Aku segera menuju kamar mandi lalu berwudhu. Aufar masih sibuk membaca buku sambil mengenakan headset seakan tidak mendengar adzan yang berkumandang.

Aku mendekatinya setelah menggunakan mukena. Setelah jarak kami dekat, aku langsung melepas headsetnya.

"Adzan. Buruan sholat!" Perintahku, Masalahnya waktu Maghrib adalah waktu yang paling singkat.

"Nanti, deh. Lagi asyik." Aku menggelengkan kepala. Dia menutup bukunya lalu menatapku.

"Tangan Lo udah gak papa?" Tanyanya melihat tanganku yang masih terperban. Tadi saat berwudhu memang tangan ini tidak kubasahi. Ini hanya pengecualian untuk orang yang memiliki sakit jika terkena air di daerah yang seharusnya dikenai air wudhu.

A

ku menggeleng. "Gakpapa." Jawabku sedikit berbohong karena sebenarnya tangan itu masih terasa sakit. Jika malam itu Aufar tidak juga melepas pisaunya, mungkin tanganku sudah terpotong karenanya.

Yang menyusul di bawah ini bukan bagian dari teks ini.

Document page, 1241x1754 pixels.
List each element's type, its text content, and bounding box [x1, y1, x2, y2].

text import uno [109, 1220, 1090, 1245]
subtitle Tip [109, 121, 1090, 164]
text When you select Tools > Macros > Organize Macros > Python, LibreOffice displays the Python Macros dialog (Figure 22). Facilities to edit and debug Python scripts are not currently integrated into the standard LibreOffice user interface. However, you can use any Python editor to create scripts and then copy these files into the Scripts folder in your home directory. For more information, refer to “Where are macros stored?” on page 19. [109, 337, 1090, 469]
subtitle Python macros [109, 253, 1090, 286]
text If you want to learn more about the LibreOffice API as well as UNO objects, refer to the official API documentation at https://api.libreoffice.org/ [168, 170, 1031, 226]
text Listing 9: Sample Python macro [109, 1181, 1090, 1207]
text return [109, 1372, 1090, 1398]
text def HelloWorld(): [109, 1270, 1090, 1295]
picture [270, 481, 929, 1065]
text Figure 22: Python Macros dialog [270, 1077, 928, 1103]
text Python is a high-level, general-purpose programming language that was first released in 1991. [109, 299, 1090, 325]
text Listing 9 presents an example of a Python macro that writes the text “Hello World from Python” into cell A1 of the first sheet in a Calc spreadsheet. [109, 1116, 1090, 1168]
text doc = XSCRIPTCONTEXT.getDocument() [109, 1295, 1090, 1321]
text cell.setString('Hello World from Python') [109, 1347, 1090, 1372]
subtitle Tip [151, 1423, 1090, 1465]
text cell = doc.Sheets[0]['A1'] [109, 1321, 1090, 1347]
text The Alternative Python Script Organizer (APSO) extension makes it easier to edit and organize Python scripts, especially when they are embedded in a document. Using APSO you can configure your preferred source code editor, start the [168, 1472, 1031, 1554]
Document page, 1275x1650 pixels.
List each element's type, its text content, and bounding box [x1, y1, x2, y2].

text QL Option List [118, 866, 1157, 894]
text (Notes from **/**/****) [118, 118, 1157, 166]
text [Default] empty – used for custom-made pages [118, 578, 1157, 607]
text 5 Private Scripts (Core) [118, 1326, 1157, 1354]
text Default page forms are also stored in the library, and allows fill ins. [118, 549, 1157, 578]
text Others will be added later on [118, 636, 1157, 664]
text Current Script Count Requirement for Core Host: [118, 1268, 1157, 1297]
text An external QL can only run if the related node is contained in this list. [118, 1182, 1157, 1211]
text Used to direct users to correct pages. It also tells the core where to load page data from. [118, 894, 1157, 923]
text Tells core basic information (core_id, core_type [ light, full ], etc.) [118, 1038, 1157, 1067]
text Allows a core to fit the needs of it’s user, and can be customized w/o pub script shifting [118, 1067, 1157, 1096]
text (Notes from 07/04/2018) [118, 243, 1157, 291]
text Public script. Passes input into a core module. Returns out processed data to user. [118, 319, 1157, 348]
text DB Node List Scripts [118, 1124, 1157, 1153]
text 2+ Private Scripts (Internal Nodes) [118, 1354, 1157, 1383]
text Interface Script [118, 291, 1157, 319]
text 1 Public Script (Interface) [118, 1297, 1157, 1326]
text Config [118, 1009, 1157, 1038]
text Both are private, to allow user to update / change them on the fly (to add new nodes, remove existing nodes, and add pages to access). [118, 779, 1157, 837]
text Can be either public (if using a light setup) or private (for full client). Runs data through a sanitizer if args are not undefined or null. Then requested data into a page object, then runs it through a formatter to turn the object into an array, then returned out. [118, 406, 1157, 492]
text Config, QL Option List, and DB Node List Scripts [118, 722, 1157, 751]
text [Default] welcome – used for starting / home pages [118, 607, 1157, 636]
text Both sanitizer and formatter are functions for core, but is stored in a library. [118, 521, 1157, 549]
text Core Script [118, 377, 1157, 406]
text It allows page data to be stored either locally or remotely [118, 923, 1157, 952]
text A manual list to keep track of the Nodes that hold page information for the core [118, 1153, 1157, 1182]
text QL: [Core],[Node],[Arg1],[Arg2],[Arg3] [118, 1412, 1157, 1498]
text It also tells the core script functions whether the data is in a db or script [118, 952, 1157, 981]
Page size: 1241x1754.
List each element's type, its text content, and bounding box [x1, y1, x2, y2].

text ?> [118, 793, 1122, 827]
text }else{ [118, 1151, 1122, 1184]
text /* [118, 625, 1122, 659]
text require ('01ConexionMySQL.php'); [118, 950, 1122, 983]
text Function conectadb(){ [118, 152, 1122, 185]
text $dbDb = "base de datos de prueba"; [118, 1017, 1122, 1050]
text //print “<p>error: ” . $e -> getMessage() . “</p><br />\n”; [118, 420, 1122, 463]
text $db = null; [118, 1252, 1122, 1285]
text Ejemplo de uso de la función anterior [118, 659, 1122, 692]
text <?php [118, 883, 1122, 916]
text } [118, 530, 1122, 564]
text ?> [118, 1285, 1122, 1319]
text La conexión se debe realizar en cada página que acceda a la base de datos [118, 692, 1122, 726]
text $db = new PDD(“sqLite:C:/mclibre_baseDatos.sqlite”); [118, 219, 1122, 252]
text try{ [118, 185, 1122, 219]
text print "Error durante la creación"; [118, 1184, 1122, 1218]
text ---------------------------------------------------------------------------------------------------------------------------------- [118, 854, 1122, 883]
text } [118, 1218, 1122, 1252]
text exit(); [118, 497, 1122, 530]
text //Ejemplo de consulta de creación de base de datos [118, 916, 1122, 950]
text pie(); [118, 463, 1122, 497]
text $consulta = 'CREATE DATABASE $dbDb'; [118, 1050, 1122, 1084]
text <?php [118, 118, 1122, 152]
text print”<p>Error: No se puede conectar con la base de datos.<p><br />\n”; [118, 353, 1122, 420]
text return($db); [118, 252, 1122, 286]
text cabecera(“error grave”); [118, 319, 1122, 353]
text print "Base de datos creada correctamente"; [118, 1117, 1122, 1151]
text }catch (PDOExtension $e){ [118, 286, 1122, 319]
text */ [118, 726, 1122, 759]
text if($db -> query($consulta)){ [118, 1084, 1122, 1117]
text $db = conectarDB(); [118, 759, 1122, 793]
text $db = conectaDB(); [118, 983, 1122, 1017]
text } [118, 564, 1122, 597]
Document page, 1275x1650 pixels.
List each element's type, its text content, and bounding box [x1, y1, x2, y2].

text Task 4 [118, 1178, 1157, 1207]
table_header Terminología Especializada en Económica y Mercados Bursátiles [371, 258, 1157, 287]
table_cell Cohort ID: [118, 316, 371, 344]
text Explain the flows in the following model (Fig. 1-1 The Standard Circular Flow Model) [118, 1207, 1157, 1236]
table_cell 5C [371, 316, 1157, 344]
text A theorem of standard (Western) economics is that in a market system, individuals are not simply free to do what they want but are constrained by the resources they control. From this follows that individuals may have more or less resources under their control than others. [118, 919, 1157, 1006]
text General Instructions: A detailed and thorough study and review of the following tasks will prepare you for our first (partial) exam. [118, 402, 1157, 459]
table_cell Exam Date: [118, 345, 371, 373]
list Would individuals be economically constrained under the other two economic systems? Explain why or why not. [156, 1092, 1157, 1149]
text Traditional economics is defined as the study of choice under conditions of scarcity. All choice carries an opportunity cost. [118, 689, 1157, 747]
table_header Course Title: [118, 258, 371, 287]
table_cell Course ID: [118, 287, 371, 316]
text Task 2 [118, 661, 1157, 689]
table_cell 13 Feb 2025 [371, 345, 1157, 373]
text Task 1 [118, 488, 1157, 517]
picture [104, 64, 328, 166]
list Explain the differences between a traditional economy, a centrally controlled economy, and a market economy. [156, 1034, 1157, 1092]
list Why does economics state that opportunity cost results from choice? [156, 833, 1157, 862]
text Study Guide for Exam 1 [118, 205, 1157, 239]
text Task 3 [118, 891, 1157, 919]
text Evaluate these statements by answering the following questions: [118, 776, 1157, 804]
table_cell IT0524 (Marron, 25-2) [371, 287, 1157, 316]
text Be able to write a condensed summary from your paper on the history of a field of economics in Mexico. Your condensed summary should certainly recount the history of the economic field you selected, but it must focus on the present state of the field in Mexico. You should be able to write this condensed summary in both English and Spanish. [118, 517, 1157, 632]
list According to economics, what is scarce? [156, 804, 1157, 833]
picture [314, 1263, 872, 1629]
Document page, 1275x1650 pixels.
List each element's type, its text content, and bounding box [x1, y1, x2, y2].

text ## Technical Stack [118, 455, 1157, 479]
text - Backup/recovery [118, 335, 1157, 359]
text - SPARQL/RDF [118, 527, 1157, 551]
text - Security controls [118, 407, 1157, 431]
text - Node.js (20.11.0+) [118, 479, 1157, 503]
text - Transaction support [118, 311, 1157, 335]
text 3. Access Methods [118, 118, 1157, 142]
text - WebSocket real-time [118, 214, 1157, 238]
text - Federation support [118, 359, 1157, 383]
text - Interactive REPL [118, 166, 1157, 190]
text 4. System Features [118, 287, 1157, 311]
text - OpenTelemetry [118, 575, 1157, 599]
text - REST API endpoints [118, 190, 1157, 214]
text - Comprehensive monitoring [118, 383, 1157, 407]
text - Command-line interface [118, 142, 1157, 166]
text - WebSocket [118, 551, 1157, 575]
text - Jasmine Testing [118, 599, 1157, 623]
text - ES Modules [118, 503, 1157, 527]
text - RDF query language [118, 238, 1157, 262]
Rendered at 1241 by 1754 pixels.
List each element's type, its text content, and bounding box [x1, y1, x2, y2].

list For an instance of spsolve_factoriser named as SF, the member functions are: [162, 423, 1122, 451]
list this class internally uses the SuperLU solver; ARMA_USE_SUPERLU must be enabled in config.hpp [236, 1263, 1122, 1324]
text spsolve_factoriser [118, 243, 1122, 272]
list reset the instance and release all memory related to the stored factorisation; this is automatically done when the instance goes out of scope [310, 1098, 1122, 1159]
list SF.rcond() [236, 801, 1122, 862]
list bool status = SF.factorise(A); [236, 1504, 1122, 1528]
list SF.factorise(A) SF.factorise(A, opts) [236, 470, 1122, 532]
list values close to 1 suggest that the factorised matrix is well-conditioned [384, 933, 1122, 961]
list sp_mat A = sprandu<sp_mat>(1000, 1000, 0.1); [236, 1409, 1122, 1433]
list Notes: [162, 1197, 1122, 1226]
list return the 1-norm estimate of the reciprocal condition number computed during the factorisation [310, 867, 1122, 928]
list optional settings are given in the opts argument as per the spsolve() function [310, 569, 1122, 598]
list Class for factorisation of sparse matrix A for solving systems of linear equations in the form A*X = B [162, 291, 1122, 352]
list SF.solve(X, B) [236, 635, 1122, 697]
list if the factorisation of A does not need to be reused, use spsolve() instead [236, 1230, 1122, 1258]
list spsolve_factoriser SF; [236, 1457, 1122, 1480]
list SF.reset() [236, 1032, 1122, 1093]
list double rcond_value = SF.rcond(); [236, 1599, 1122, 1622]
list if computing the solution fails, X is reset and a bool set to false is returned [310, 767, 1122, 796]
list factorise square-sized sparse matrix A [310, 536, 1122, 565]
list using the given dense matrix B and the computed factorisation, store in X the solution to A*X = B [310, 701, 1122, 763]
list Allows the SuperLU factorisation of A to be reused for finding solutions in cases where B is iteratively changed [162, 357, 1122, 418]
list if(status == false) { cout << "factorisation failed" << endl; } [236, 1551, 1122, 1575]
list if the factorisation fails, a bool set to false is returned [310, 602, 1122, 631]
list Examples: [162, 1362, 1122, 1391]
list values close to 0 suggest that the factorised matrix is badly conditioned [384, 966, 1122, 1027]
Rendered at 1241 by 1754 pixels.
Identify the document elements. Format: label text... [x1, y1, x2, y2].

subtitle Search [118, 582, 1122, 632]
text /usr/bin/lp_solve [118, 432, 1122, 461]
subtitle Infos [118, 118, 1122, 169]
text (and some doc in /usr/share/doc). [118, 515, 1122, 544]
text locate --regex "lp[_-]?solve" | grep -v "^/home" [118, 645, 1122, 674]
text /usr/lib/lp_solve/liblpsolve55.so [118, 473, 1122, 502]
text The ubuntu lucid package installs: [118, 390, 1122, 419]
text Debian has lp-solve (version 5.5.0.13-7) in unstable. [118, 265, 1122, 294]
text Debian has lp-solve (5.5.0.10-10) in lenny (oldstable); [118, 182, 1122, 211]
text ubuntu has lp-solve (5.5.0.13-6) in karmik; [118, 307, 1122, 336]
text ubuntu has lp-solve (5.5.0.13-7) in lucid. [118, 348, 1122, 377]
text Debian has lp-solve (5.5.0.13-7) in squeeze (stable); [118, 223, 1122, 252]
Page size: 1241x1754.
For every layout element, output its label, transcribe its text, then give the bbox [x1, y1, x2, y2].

Aufar mengangguk, "Kalau ada apa-apa bilang."

"Hah?"

"Kalau ada apa-apa sama tangan Lo." Lanjutnya membuatku mengangguk. Dia memang seharusnya bertanggung jawab atas tanganku ini.

"Yaudah aku sholat duluan." Kataku setelah berbincang.

"Yoi."

"Jangan lupa sholat!" Peringatku lalu bergegas menuju mushola.

***

"Iya, rez. Sekalian beli papan tulis ya. Aku lupa beli soalnya." Pesanku lewat telepon pagi itu. Pagi itu aku sibuk membereskan ruang tamu untuk dijadikan ruang belajar untuk anak-anak itu.

"Oiya, sama buku-buku sih. Jumlah mereka ada berapa,ya, rez?" Farez berdehem memberi tanda dia masih terhubung ditelepon itu.

"14 deh seinget gue. Tapi gue beliin 20 deh, siapa tau kurang." Aku mengangguk-angguk.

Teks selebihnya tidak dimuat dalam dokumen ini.